The housing market has slowed down somewhat this year, due in large part to the fact that consumers' tastes seem to be shifting away from the refinances that dominated the post-recession years, and toward purchases. That trend held more or less steady in August – the latest month for which data was available – indicating little change on a monthly basis.

For the month of August, purchases made up nearly 2 out of every 3 home loans closed by lenders, according to the latest Origination Insight Report from Ellie Mae. That's down very slightly from 67 percent in July, but up appreciably from 57 percent in the same month last year. As a result, that means refinances comprised 33 percent of the home loan market, up from 32 percent but down from 43 percent on those same respective timeframes.
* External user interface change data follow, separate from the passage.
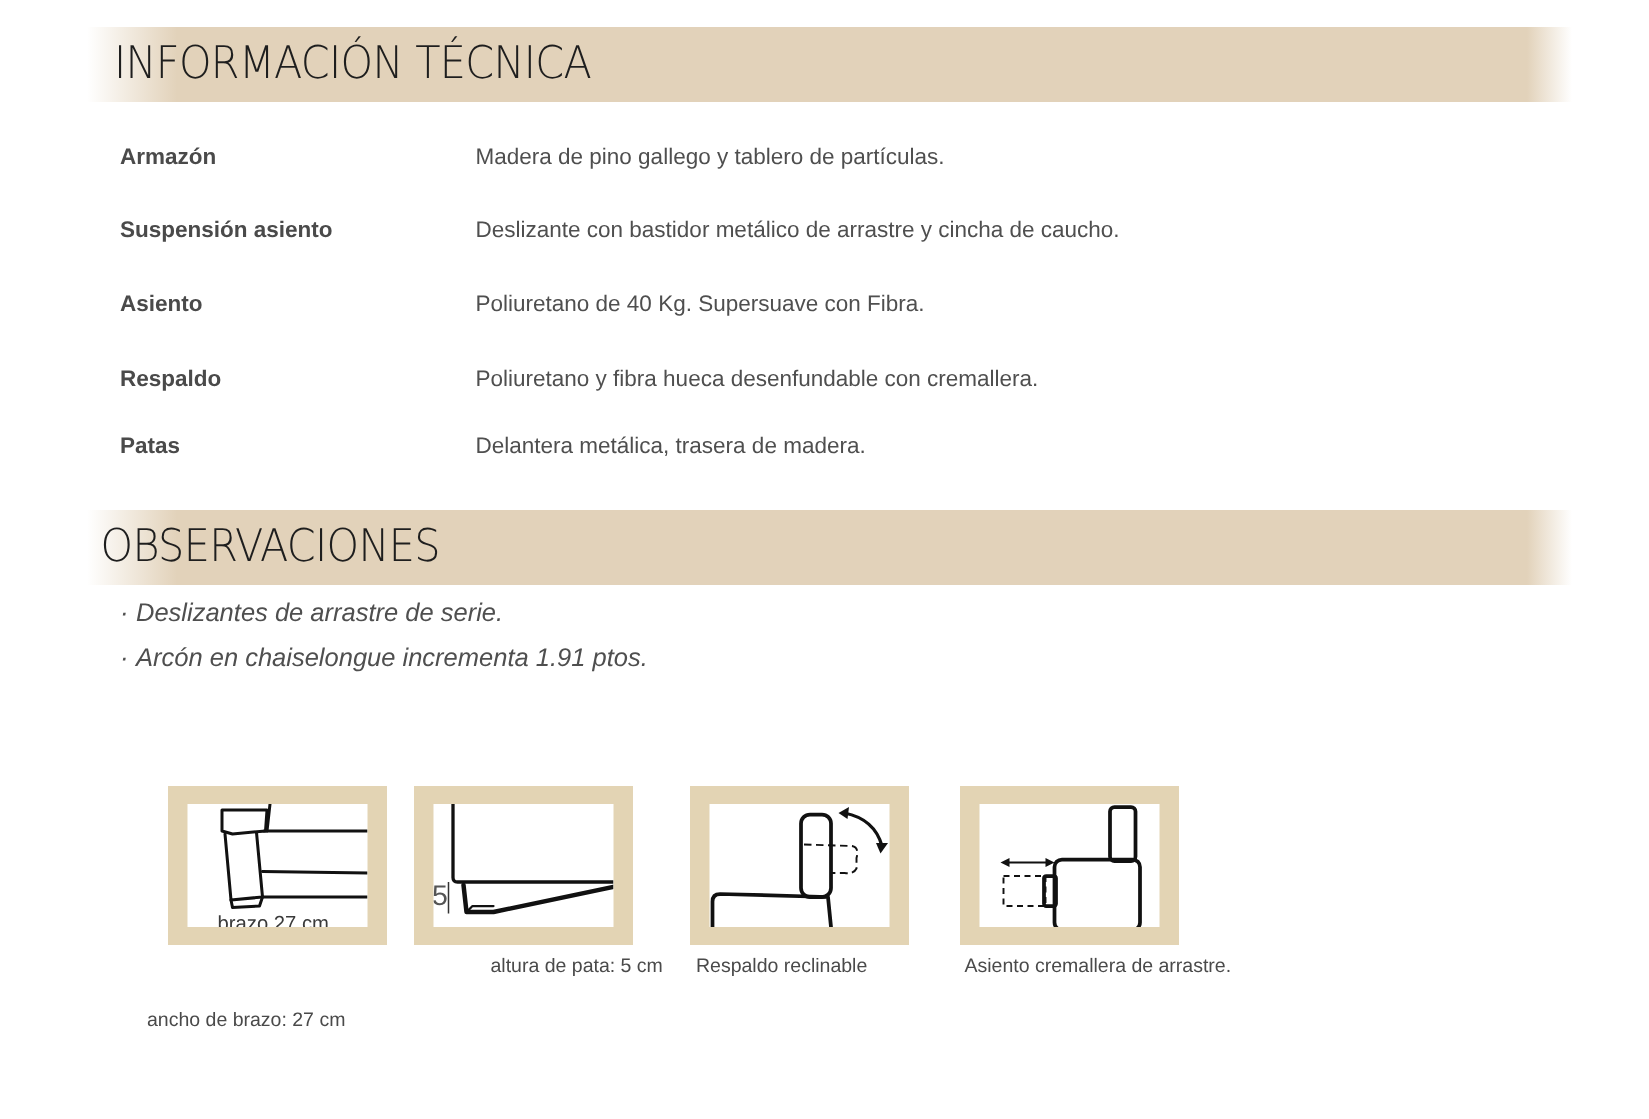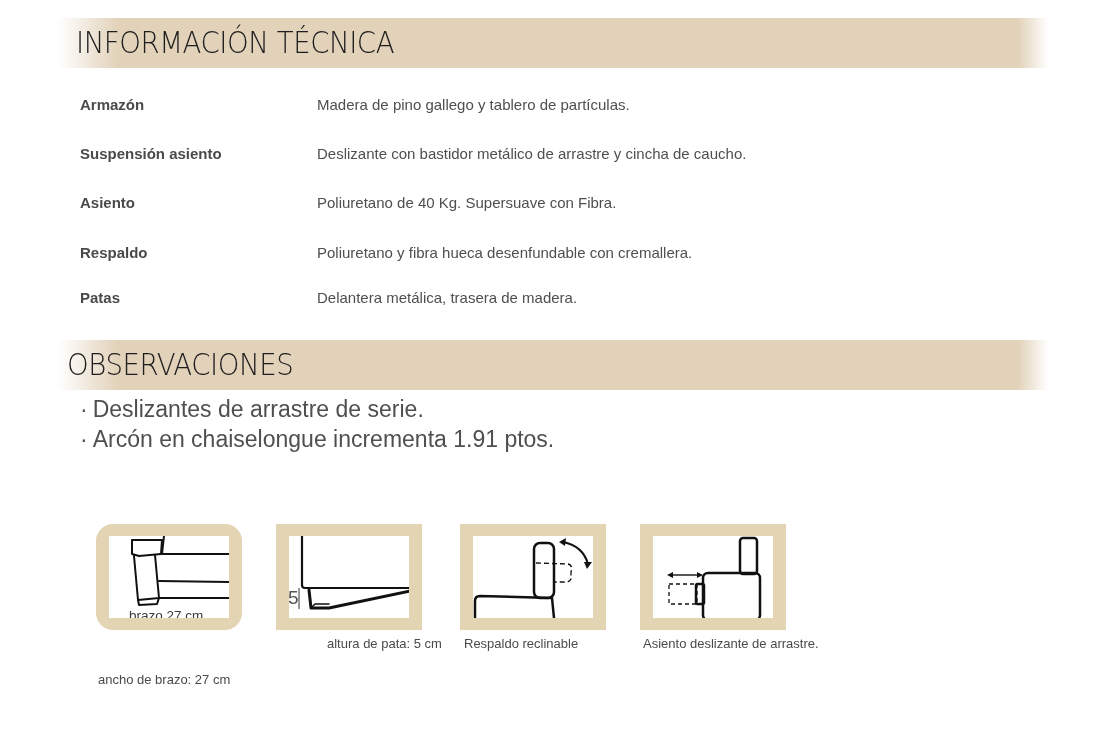--- a/index.html
+++ b/index.html
@@ -21,21 +21,21 @@
     #bar-info { top: 18px; }
     #bar-info .section-title { left: 18px; }
     #bar-obs { top: 340px; }
     #bar-obs .section-title { left: 9px; }
 
     .spec-row { position: absolute; left: 80px; width: 950px; height: 26px; font-size: 15px; }
     .spec-label { position: absolute; left: 0; top: 0; font-weight: bold; color: #4a4a4a; white-space: nowrap; }
     .spec-value { position: absolute; left: 237px; top: 0; color: #4f4f4f; white-space: nowrap; }
 
     .obs-list { position: absolute; left: 80px; top: 396px; margin: 0; padding: 0; list-style: none; }
-    .obs-item { font-size: 23px; color: #4f4f4f; white-space: nowrap; height: 29.5px; line-height: 26px; }
+    .obs-item { font-size: 17px; color: #4f4f4f; white-space: nowrap; height: 29.5px; line-height: 26px; font-style: italic; }
     .obs-item .bullet { margin-right: 5px; }
 
     .thumb { position: absolute; top: 524px; width: 146px; height: 106px; background: #e3d4b4; }
     .thumb .inner { position: absolute; left: 13px; top: 12px; right: 13px; bottom: 12px; background: #ffffff; overflow: hidden; }
     .thumb svg { position: absolute; left: 0; top: 0; }
     .thumb-caption { position: absolute; top: 636px; font-size: 13px; color: #4a4a4a; white-space: nowrap; }
     .inner-caption { position: absolute; font-size: 13.5px; color: #3a3a3a; white-space: nowrap; }
   </style>
 </head>
 <body>
@@ -73,21 +73,21 @@
 
 <ul class="obs-list">
   <li class="obs-item">
     <span class="bullet">·</span><span>Deslizantes de arrastre de serie.</span>
   </li>
   <li class="obs-item">
     <span class="bullet">·</span><span>Arcón en chaiselongue incrementa 1.91 ptos.</span>
   </li>
 </ul>
 
-<div class="thumb" style="left:96px;border-radius:17px;">
+<div class="thumb" style="left:112px;">
   <div class="inner">
     <svg width="120" height="82" viewBox="0 0 120 82">
       <g fill="none" stroke="#111" stroke-width="2" stroke-linejoin="round" stroke-linecap="round">
         <path d="M23 4 L53 4 L52 18 L30 20 L23 18 Z"></path>
         <path d="M55 0 L53 18"></path>
         <path d="M25 20 L29 64 L50 62 L46 19"></path>
         <path d="M29 64 L30 69 L48 68 L50 62"></path>
         <path d="M51 18 L125 18"></path>
         <path d="M50 45 L125 46"></path>
         <path d="M50 62 L125 62"></path>
@@ -137,13 +137,13 @@
         <rect x="50" y="37" width="57" height="47" rx="5"></rect>
         <rect x="43" y="48" width="8" height="20" rx="1.5"></rect>
       </g>
       <rect x="16" y="48" width="28" height="20" fill="none" stroke="#111" stroke-width="1.3" stroke-dasharray="4,3"></rect>
       <line x1="18" y1="39" x2="46" y2="39" stroke="#111" stroke-width="1.4"></line>
       <path d="M14 39 L20 36 L20 42 Z" fill="#111"></path>
       <path d="M50 39 L44 36 L44 42 Z" fill="#111"></path>
     </svg>
   </div>
 </div>
-<div class="thumb-caption" style="left:643px;">Asiento deslizante de arrastre.</div>
+<div class="thumb-caption" style="left:643px;">Asiento cremallera de arrastre.</div>
 
 </body></html>

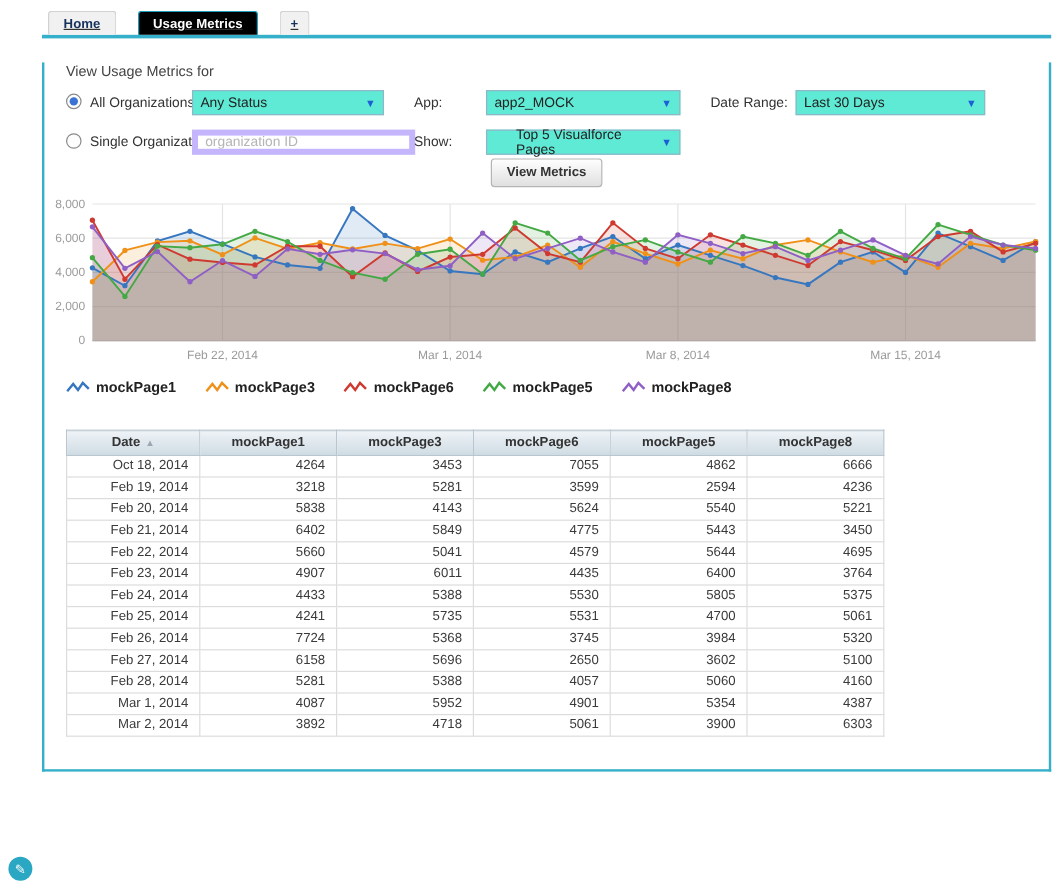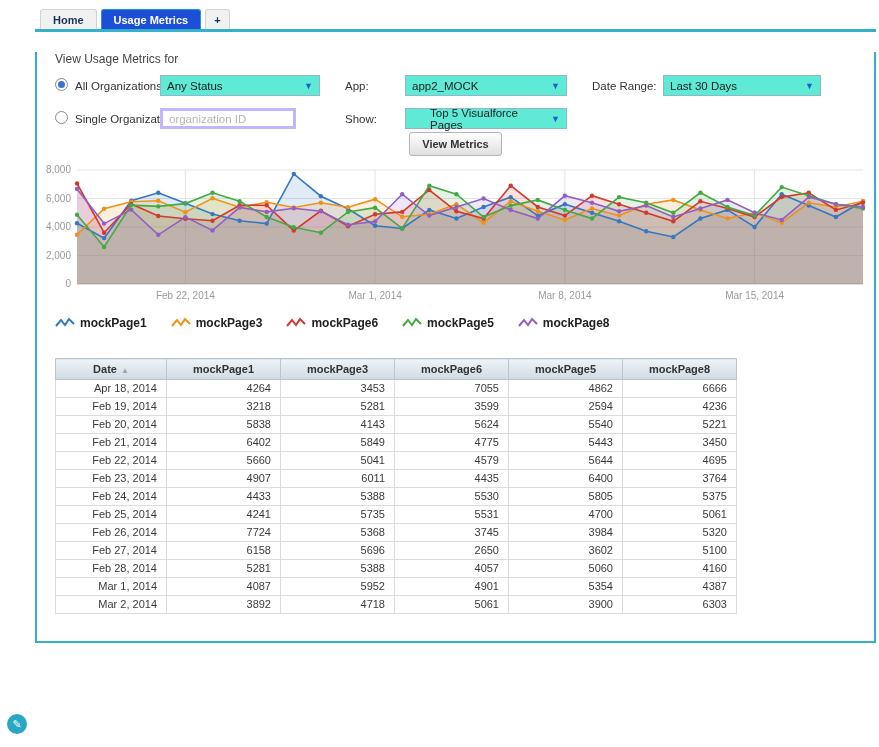--- a/index.html
+++ b/index.html
@@ -2,27 +2,27 @@
 <html><head>
 <meta charset="utf-8">
 <style>
   * { margin:0; padding:0; box-sizing:border-box; }
   html,body { background:#ffffff; }
   body {
     width:879px; height:747px; position:relative; overflow:hidden;
     font-family:"Liberation Sans", sans-serif; color:#333;
   }
   .panel { position:absolute; left:35px; top:8px; width:841px; }
-  .tabbar { display:flex; align-items:flex-end; gap:4px; padding-left:5px; height:21px; }
+  .tabbar { display:flex; align-items:flex-end; gap:18px; padding-left:5px; height:21px;text-decoration:underline; }
   .tab {
     padding:4px 12px 3px; font-size:11px; font-weight:bold; color:#16325c;
     background:#f1f1f1; border:1px solid #d2d2d2; border-bottom:none;
     border-radius:3px 3px 0 0; cursor:pointer; line-height:12px;
   }
-  .tab.active { background:#1d4ed8; color:#fff; border-color:#1d9db8;margin-top:17px; }
+  .tab.active { background:#000000; color:#fff; border-color:#1d9db8;margin-top:17px; }
   .tab.plus { padding:4px 8px 3px; }
   .tealbar { height:3px; background:#35b0ca; }
   .panel-body {
     border-left:2px solid #35b0ca; border-right:2px solid #35b0ca; border-bottom:2px solid #35b0ca;
     height:591px; background:#fff; overflow:visible;
   }
   .form-heading { margin:20px 0 0 18px; font-size:12px; color:#444; }
   .form-grid { position:relative; height:58px; margin:8px 0 0 18px; font-size:11.5px; }
   .ctl { position:absolute; display:flex; align-items:center; }
   .radio {
@@ -31,21 +31,21 @@
   }
   .radio.checked::after { content:""; width:7px; height:7px; border-radius:50%; background:#3b73d4; }
   .flabel { color:#333; }
   .select {
     position:absolute; height:21px; background:#5eead4; border:1px solid #8fb6c9;
     display:flex; align-items:center; justify-content:space-between;
     padding:0 6px; font-size:11.5px; color:#222; cursor:pointer;
   }
   .select .arrow { color:#1f5fd6; font-size:9px; margin-left:8px; }
   .org-input {
-    position:absolute; height:21px; width:136px; border:3px solid #c4b5fd;
+    position:absolute; height:21px; width:186px; border:5px solid #c4b5fd;
     padding:0 6px; font-size:11.5px; color:#333; font-family:"Liberation Sans", sans-serif;
   }
   .org-input::placeholder { color:#b5b5b5; }
   .btn-row { text-align:center; }
   .view-btn {
     display:inline-block; padding:5px 12px; font-size:11px; font-weight:bold; color:#333;
     background:linear-gradient(#fefefe,#e0e0e0); border:1px solid #b5b5b5; border-radius:3px;
     font-family:"Liberation Sans", sans-serif; cursor:pointer;
   }
   .chart-wrap { margin:8px 0 0 0; }
@@ -346,21 +346,21 @@
             <th style="width: 111px;">Date<span class="sort-ico">▲</span></th>
             <th style="width: 114px;">mockPage1</th>
             <th style="width: 114px;">mockPage3</th>
             <th style="width: 114px;">mockPage6</th>
             <th style="width: 114px;">mockPage5</th>
             <th style="width: 114px;">mockPage8</th>
           </tr>
         </thead>
       <tbody>
           <tr>
-            <td>Apr 18, 2014</td>
+            <td>Oct 18, 2014</td>
             <td>4264</td>
             <td>3453</td>
             <td>7055</td>
             <td>4862</td>
             <td>6666</td>
           </tr>
           <tr>
             <td>Feb 19, 2014</td>
             <td>3218</td>
             <td>5281</td>

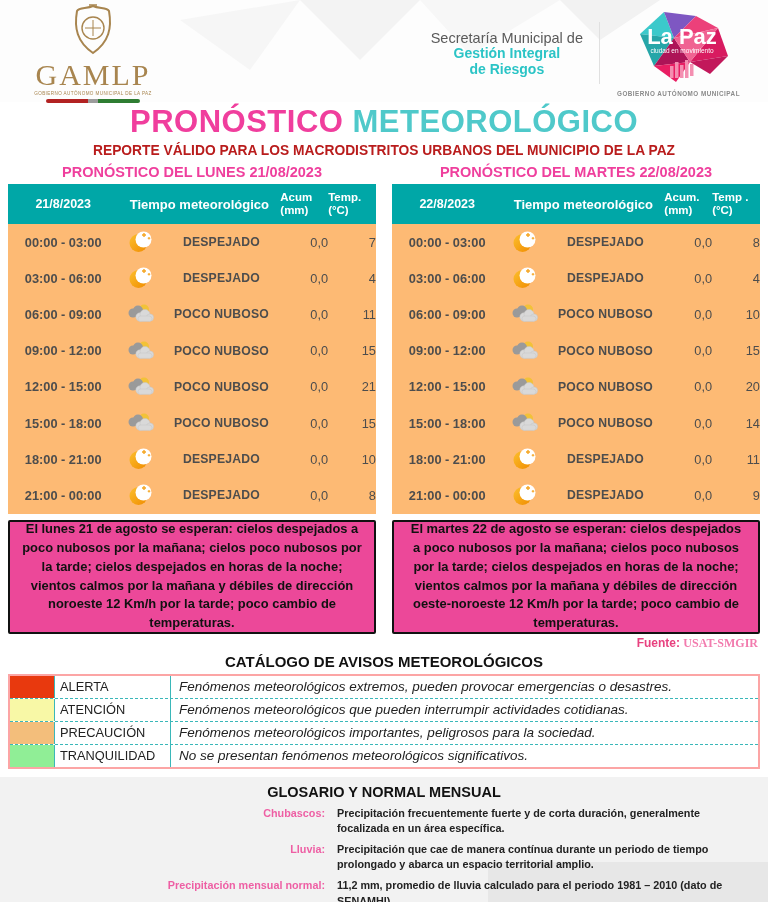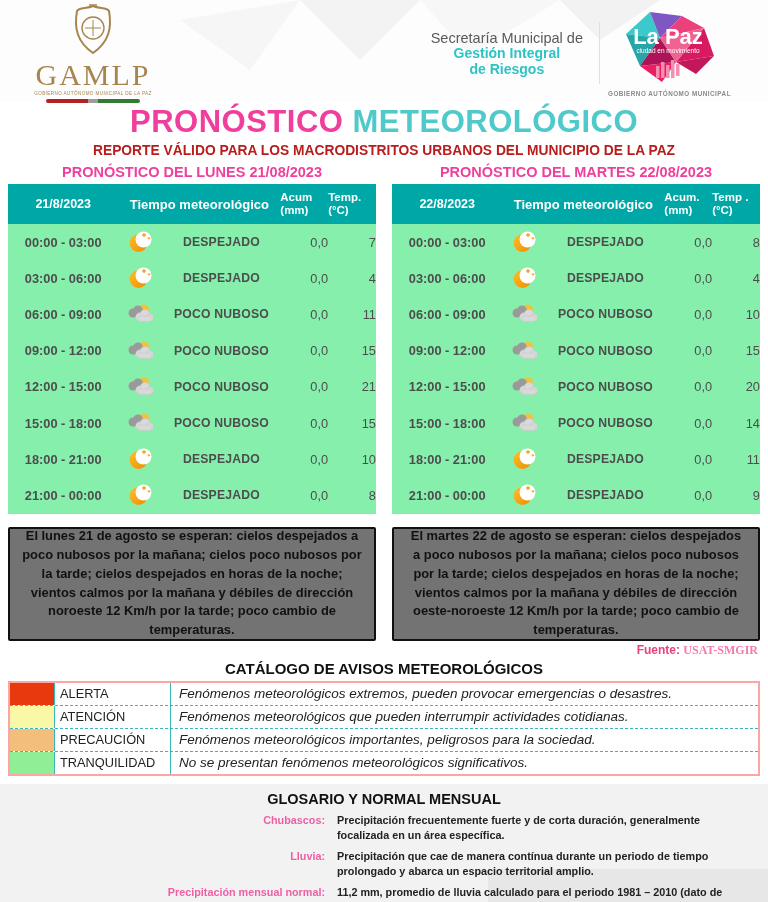--- a/index.html
+++ b/index.html
@@ -9,43 +9,43 @@
   .hdr{position:relative;height:102px;background:#fdfdfd;}
   .bg-polys{position:absolute;inset:0;width:100%;height:100%;pointer-events:none;}
   .gamlp{position:absolute;left:18px;top:4px;width:150px;text-align:center;}
   .gamlp-acronym{font-family:"Liberation Serif",serif;color:#a8854f;font-size:30px;letter-spacing:2px;line-height:1;}
   .gamlp-caption{color:#a8854f;font-size:4.6px;letter-spacing:.4px;margin-top:1px;}
   .gamlp-ribbon{height:4px;margin:3px 28px 0;background:linear-gradient(90deg,#b22222 0 45%,#9c9c9c 45% 55%,#2e7d32 55% 100%);border-radius:2px;}
   .secretaria{position:absolute;right:185px;top:30px;text-align:center;line-height:1.12;}
   .secretaria .l1{color:#5a5a5a;font-size:14.5px;}
   .secretaria .l2,.secretaria .l3{color:#2bc4c6;font-size:14px;font-weight:bold;}
   .hdr-divider{position:absolute;right:168px;top:22px;height:62px;width:1px;background:#e0e0e0;}
-  .lapaz{position:absolute;right:28px;top:8px;width:132px;text-align:left;}
+  .lapaz{position:absolute;right:28px;top:8px;width:132px;text-align:right;}
   .lapaz-caption{color:#8a8a8a;font-size:6.3px;font-weight:bold;letter-spacing:.5px;margin-top:2px;}
   
   .main-title{text-align:center;font-size:31px;font-weight:800;letter-spacing:.5px;margin-top:2px;}
   .main-title .t1{color:#f03e9d;}
   .main-title .t2{color:#4fc9ca;}
   .sub-title{text-align:center;font-size:13.8px;font-weight:bold;color:#b91c1c;margin-top:3px;}
   
   .cols{display:flex;justify-content:space-between;padding:0 8px;margin-top:6px;}
   .fcol{width:368px;}
   .fcol-heading{text-align:center;color:#ef3f9d;font-size:14.5px;font-weight:bold;margin-bottom:4px;}
-  .wtable{background:#86efac;}
+  .wtable{background:#fdba74;}
   .thead{display:flex;align-items:center;background:#00a7a7;color:#fff;height:40px;font-weight:bold;}
   .thead .h-date{width:30%;text-align:center;font-size:12.5px;}
   .thead .h-weather{width:44%;text-align:center;font-size:13px;}
   .thead .h-sm{width:13%;text-align:left;font-size:11.5px;line-height:1.15;}
   .wrow{display:flex;align-items:center;height:36.2px;color:#4d4d4d;}
   .c-time{width:30%;text-align:center;font-size:12.8px;font-weight:600;}
   .c-icon{width:12%;display:flex;justify-content:center;align-items:center;}
   .c-desc{width:32%;text-align:center;font-size:12.2px;font-weight:600;letter-spacing:.2px;}
   .c-acum,.c-temp{width:13%;text-align:right;font-size:12.8px;font-weight:400;}
   
-  .summary-box{margin-top:13px;background:#737373;border:2.5px solid #111;border-radius:2px;
+  .summary-box{margin-top:6px;background:#ec4899;border:2.5px solid #111;border-radius:2px;
                padding:9px 12px;height:92px;display:flex;align-items:center;}
   .summary-box p{margin:0;font-size:12.9px;font-weight:bold;color:#111;text-align:center;line-height:1.45;}
   .fuente{text-align:right;padding:2px 10px 0 0;font-size:12px;font-weight:bold;}
   .fuente .fl{color:#e8417f;}
   .fuente .fv{color:#f27bae;font-family:Liberation Serif, serif;}
   
   .catalog-title{text-align:center;font-size:15px;font-weight:bold;color:#111;margin-top:2px;}
   .catalog{margin:4px 8px 0;border:2px solid #fca5a5;}
   .crow{display:flex;align-items:stretch;height:22px;border-bottom:1px dashed #3ab7b9;}
   .crow:last-child{border-bottom:none;}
Meanwhile, the average home loan extended to consumers during the month carried a loan-to-value ratio of 82 percent, the report said. The average borrower that received approval on them carried a FICO score of 727

"The closing rate in August was the highest since we began tracking this data three years ago: 61.1 percent for all loans and 65.1 percent for purchase loans," said Jonathan Corr, president and chief operating officer of Ellie Mae. "This was further indication that lenders are working every deal and making sure leads don't slip away. The time to close rose slightly last month, going up to 39 days from 37 in July, and the percentage of purchase loans remained in the high sixties."

A further breakdown
Of all loans closed throughout the month, 64 percent came from conventional lenders, unchanged on a monthly basis but down from 70 percent annually, the report said. Home loans backed by the Federal Housing Administration made up 1 in 5 home loans – also unchanged from July, but up slightly from August 2013's 18 percent – while those through the U.S. Department of Veterans Affairs comprised another 12 percent, a slight increase from 11 percent a month earlier.

With consumers' borrowing preferences apparently being shaped by overall affordability, it might be wise for lenders to look into ways to better connect would-be buyers with low-cost home loans. While there may be some perception of affordability being low, the fact remains that current levels are still quite favorable in comparison with historical norms.